Share on facebook
Facebook
Share on google
Google+
Share on twitter
Twitter
Share on linkedin
LinkedIn

Beasts of battle: Humans never ceased to involve animals in one of their worst habits!
Elephants once carried soldiers into battle. Horses participated to conflicts, along with mule and donkeys carrying ammunitions. Dogs and pigeons brought messages. Humans never ceased to involve animals in one of their worst habits: warfare. Let’s take a walk on the wild side of the human-animal connection.

”They had no choice” (Inscription on a monument in London’s Park Lane, built to honour the animals that served and died in war)

Elephants of War

Before heading into battle Indian kings appeared in front of their dazzled subjects on elephants whose ivory tusks glittered with gold and silver.

An elephant mounted by a king is radiant; a king mounted on an elephant is resplendent, says and old manuscript. How the great Indian elephants of King Porus were defeated at the Hydaspes by the cavalry of Alexander the Great remains a mystery, given the psychological advantage of towers of leather charging and trumpeting sounds of rage.

Hannibal, the king of Carthage, is famous for his pachyderm-powered trans-Alps attack to Rome. At his best, Carthage possessed no more than 60 elephants.

Carthage’s elephants were sent first in the battle, with light infantry in between them. In the second rank there was the heavy infantry and then, in the third rank, cavalry and bowmen

During the Second Punic War against Rome, Hannibal brought 38,000 troops, 8,000 horsemen and 37 African elephants, from Spain to Italy, across southern France. Only a handful of pachyderms arrived in Italy because most of them died during the crossing of the Alps due to the harsh freezing temperatures, lack of food and snow slides.

Nevertheless, the few survivors had a big impact on the Roman legions at the Trasimeno Lake battle, in spring 217 BC, when Hannibal won, surprising and killing 10,000 soldiers of Rome and their allies in the muddy waters of the lake.

Despite such ancient heritage, now military elephants are principally used in ceremonies, such as the Sri Lanka Independence Day Parade, when the behemoths march in the streets alongside servicemen. The last official military deployment of elephants took place in 1987 in Iraq, when the animals helped to transport heavy weaponry at Kirkuk, in the north of the Country.

The memory and intuitive intelligence that elephants possess make then ideal candidates for more creative activities and they are not anymore employed in military corps after more than 2500 years of warfare engagement under, over and alongside their human counterparts.

War and Peace

It is well known that involvement of pigeons as message-carrying birds, either in time of war or peace. These tireless animals can cover 160 km a day for up to 10 consecutive days, sometimes reaching the top speed of 33 kilometers per hour.

The Chinese Army includes a new regiment of 10,000 pigeons constantly trained in the Chengdu area, ready to take their service in emergency communications in the case of black-out or default caused by a solar storm or electromagnetic interference with Chinese satellite or radio signals.

Pigeons were important warfare tools amid the chaos of World Wars I and II when the bird’s reliability in delivering messages was a staple.
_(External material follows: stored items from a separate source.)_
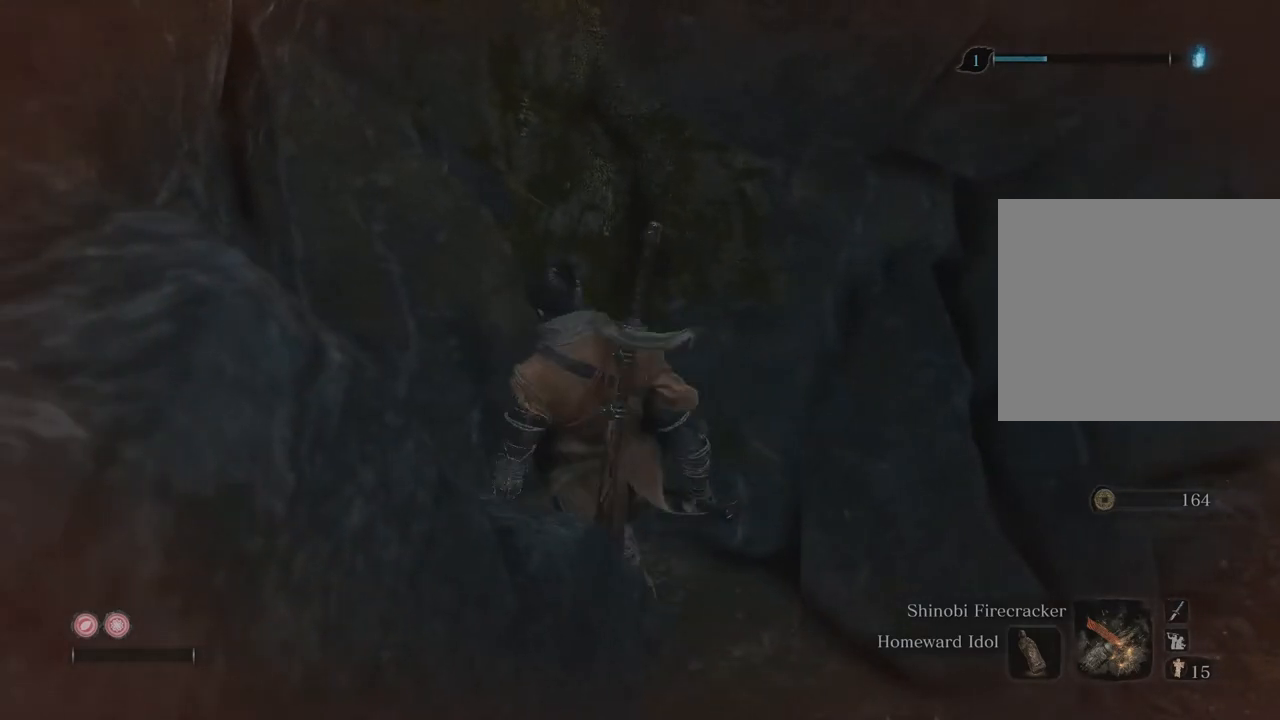
{"buttons": [], "left_stick": "center", "right_stick": "center", "events": []}
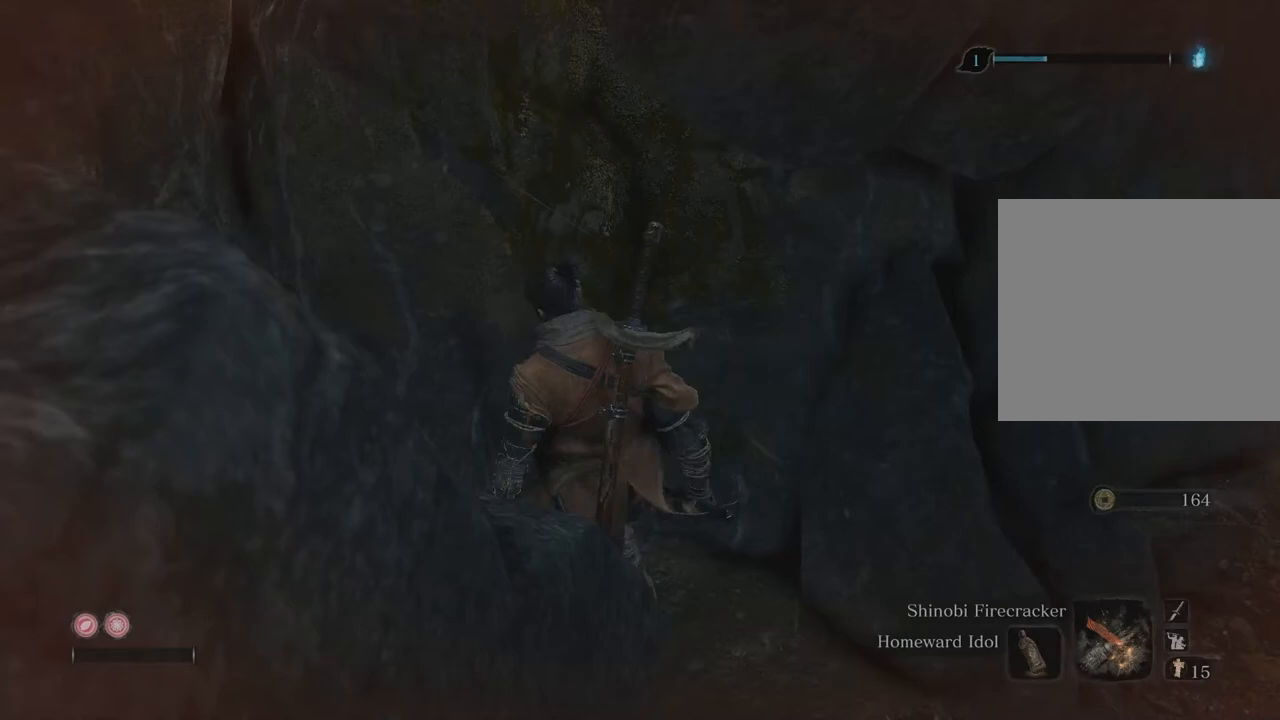
{"buttons": [], "left_stick": "center", "right_stick": "center", "events": []}
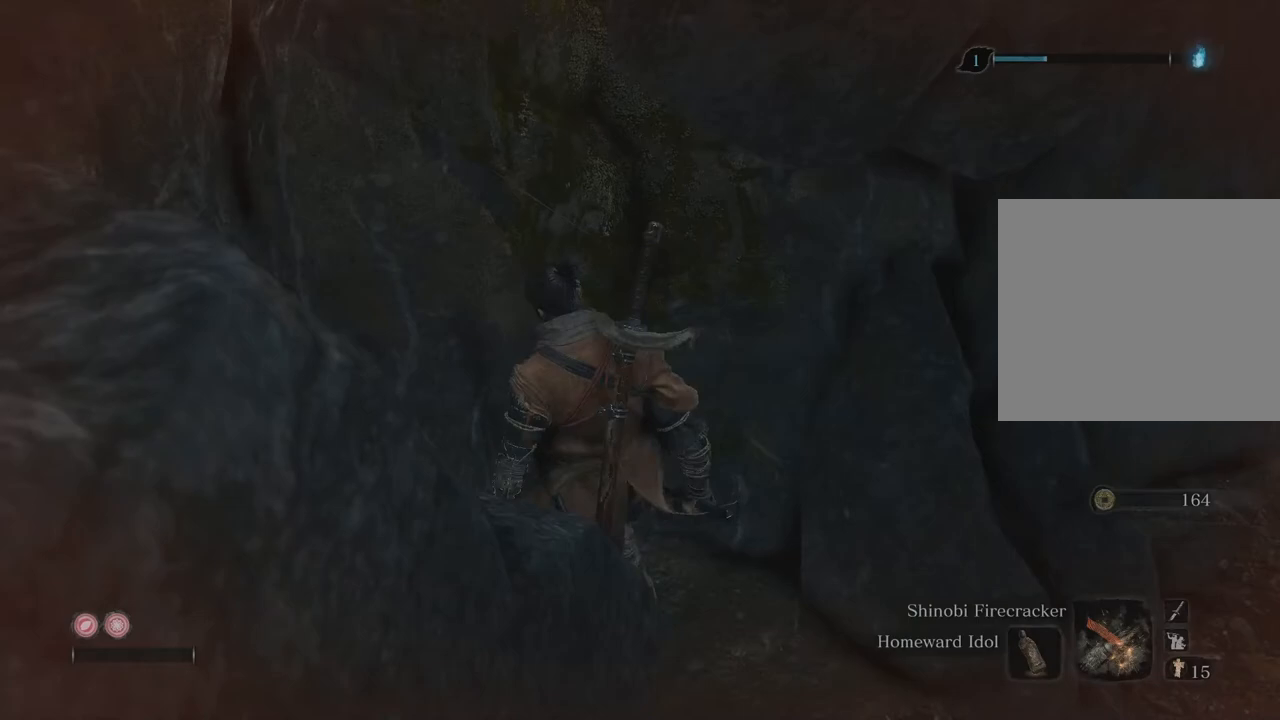
{"buttons": [], "left_stick": "center", "right_stick": "center", "events": []}
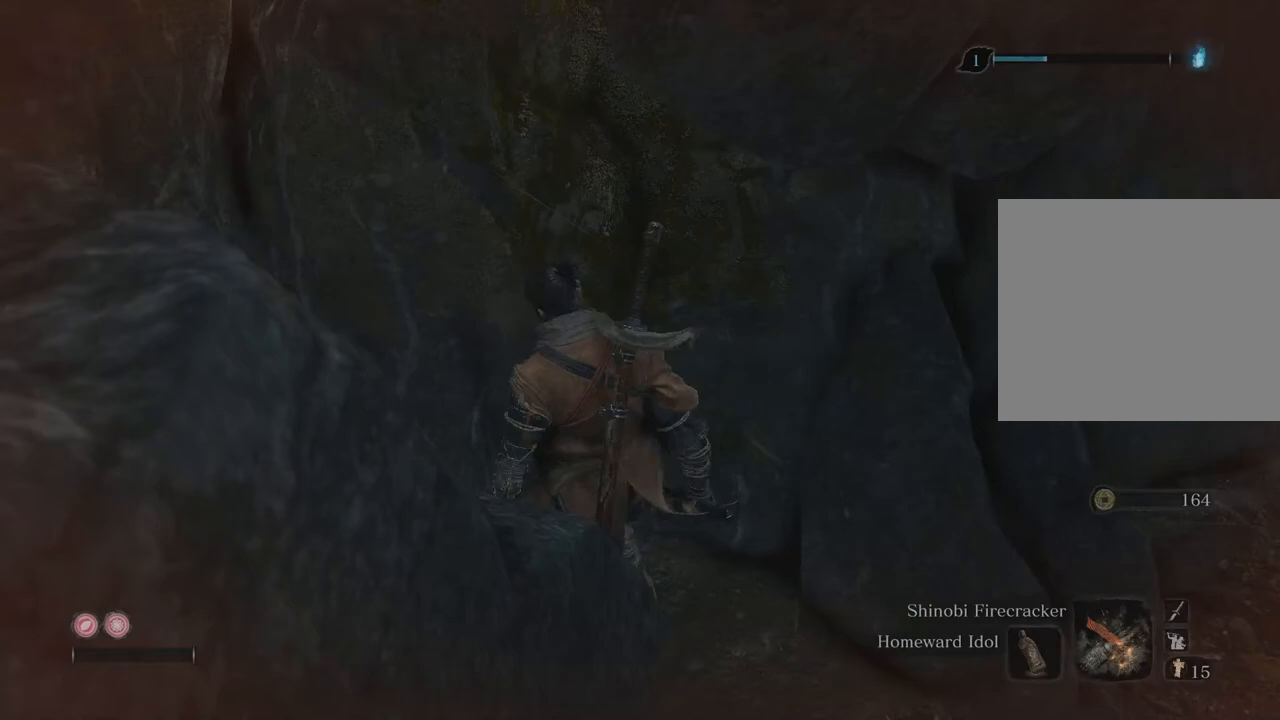
{"buttons": [], "left_stick": "center", "right_stick": "center", "events": []}
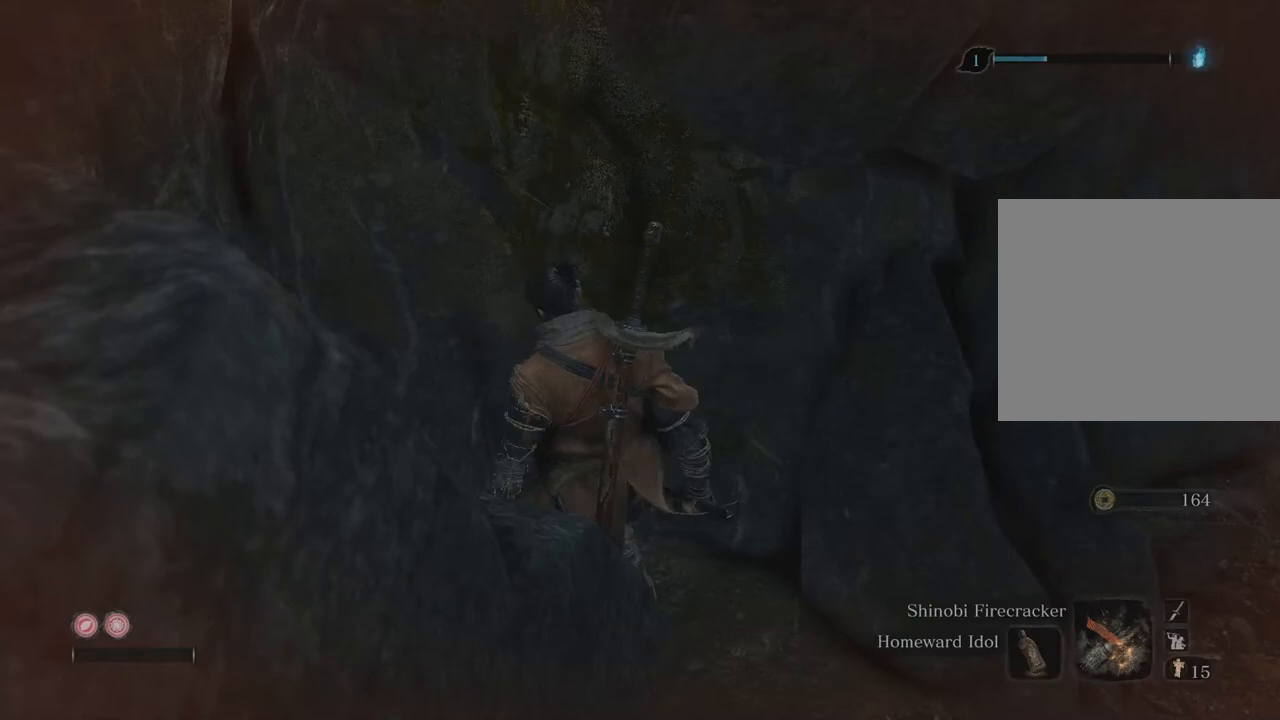
{"buttons": [], "left_stick": "center", "right_stick": "down", "events": [[417, "right_stick", "down"]]}
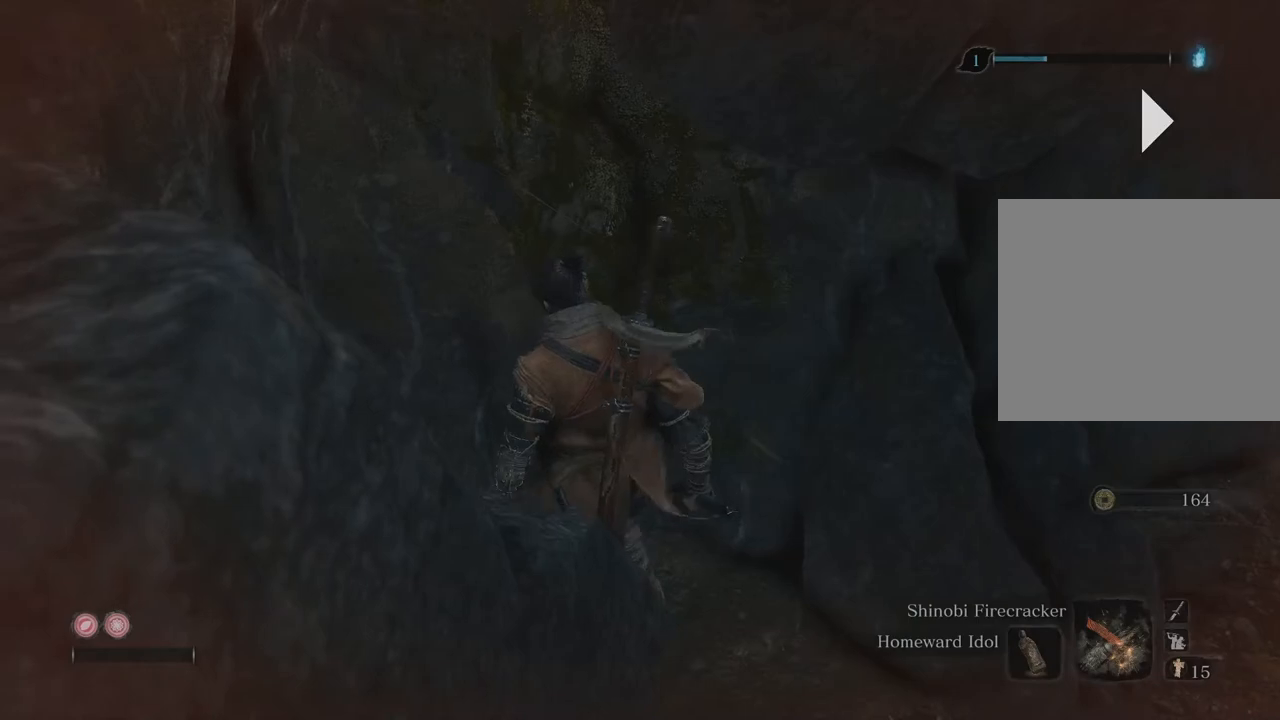
{"buttons": [], "left_stick": "center", "right_stick": "center", "events": [[33, "left_stick", "left"], [117, "right_stick", "center"], [217, "left_stick", "center"]]}
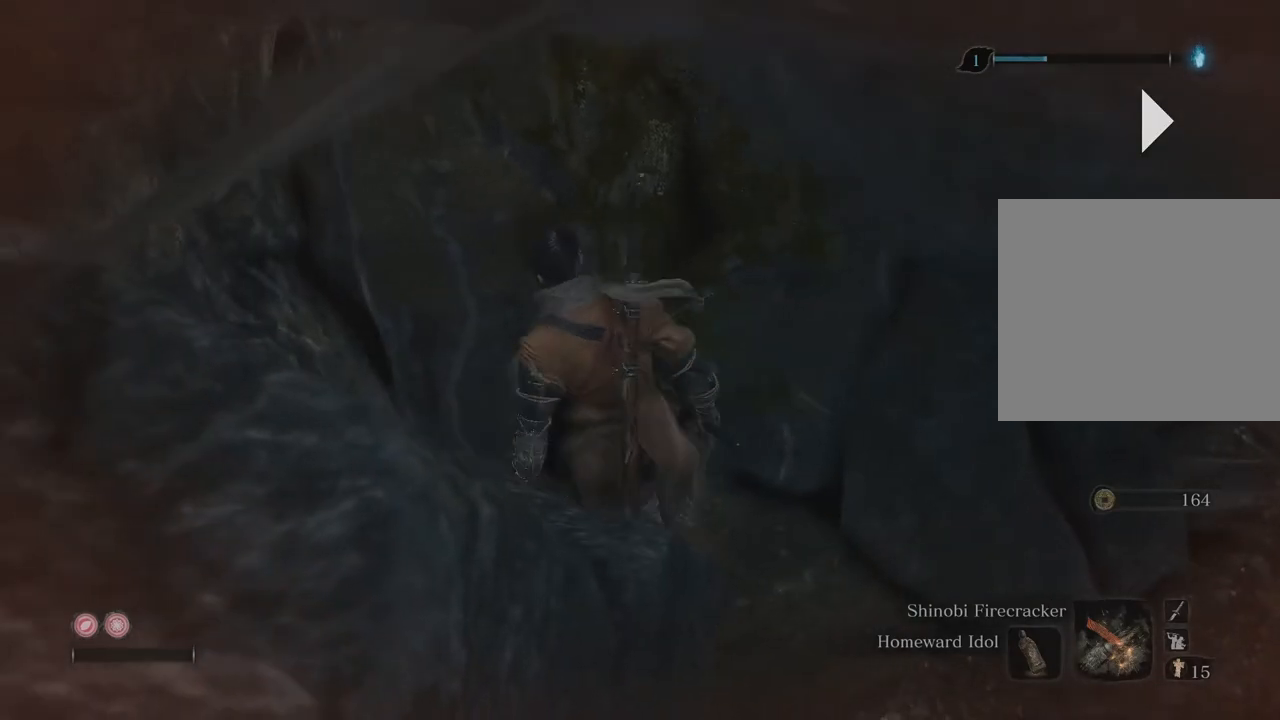
{"buttons": [], "left_stick": "center", "right_stick": "center", "events": [[183, "right_stick", "down"], [283, "left_stick", "left"], [450, "left_stick", "center"], [450, "right_stick", "center"]]}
More than 250,000 Allied homing pigeons were active service during WWII and 32 received the Dickin Medal, the highest British military award offered to animals. Among them, an American bird called G.I. Joe stand out for his timely delivery of a message that helped to save the life of 100 Britons cornered during an offensive action in Italy. His stuffed body is proudly exhibited at the military base of Fort Monmouth, New jersey.

Many mysteries surround the war of pigeons. During the 80′ the mummified body of a WWII courier pigeon was discovered in the unused chimney of a house in the outskirts of London. The bird was still wearing at his left foot a container holding a message of 27 five-letter codes. The remains were kept undisturbed for 30 years in a ware-house. Colin Ill, curator of a pigeon exhibition at Bletchley Park and member of the Royal British Pigeon Racing Association, was surprised to know that the message had never been read.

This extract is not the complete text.